The first sodding set of questions from HVs were all about whether my DC had a systematic speech disorder that somehow we in the family had adapted to -- drove me crazy that. If it was systematic and we could easily suss out the system, I wouldn't be repeatedly asking for help, would I?

Okay, off my soapbox.
OP: maybe just ask your a load of casual friends if they can clearly understand your DD. That will be the outside check that you need to verify what you think you know already.

Conundrumish · 10/02/2010 23:46

I'd go, I'm afraid. My DC1 had speech therapy but in my opinion was signed off too early when he still had a lisp. We have just started again and I am told that at 8, it is unlikely they can do much to help us now unless he is very determined (he isn't - he isn't teased about it and likes his voice).

SpeechGroup · 18/02/2010 11:22

I am a independent Speech & Language Therapist so my opinion may be a little bias however I would recommend trying the therapy. Therapy input nowadays is very play focused and a big aim is for all the activities to be as fun as possible because if the children are entertained they will attend to task better and therefore respond to the therapy better (however you do still occasionally get old fashioned therapists who insist on using worksheets etc and strict repitition - however these are becoming increasingly rare).

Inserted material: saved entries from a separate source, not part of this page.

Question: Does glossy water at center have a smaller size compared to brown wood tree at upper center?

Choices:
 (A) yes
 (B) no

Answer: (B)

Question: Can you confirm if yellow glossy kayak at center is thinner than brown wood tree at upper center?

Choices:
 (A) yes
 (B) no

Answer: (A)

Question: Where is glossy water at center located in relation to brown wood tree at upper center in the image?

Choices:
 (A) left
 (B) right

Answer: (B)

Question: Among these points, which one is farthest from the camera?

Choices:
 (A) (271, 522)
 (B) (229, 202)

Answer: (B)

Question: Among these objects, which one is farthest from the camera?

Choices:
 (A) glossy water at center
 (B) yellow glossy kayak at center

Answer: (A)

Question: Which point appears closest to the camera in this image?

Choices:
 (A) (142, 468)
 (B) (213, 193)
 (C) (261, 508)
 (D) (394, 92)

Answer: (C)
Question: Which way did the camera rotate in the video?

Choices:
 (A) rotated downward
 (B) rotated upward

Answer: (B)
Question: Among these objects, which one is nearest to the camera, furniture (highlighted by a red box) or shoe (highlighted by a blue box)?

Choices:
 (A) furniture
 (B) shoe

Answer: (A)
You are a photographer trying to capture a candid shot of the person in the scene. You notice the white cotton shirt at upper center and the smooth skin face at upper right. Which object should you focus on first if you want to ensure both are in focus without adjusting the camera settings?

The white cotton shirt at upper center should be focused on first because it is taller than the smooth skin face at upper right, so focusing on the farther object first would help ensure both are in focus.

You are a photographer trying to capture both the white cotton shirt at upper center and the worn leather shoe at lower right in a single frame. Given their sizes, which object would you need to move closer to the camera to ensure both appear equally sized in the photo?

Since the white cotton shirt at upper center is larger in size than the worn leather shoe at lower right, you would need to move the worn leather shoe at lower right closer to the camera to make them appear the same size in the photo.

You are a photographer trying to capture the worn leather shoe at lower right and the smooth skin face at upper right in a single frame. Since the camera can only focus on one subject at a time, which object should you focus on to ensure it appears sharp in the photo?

If your child has problems with d/g and k/t it will be due to one of two processes - backing or fronting. Backing is when sounds usually produced at the front of the mouth (e.g /t/) are produced at the back of the mouth (e.g /k/) - fronting is the reverse process of this. Therapy for this will be re-educating your child about where sounds are produced and mirror games are particularly helpful for this and can be quite good fun.

It is likely your child will need a quick assessment before therapy which will consist of looking at some pictures and saying what they are whilst the therapist analyzes the speech.

If your child is speaking a lot and has plenty of vocabulary, good sentence length etc then speech therapy input should be quite short term.

Hope this is useful to you
www.speechgroup.co.uk

ElfOnTheTopShelf · 19/02/2010 22:08

Thanks all. I rang the number I was given and have been told I'll get a letter in the post so I can make an appointment.

Hopefully DD wont be too bothered about going, and as people point out, it may be a quick and painless process.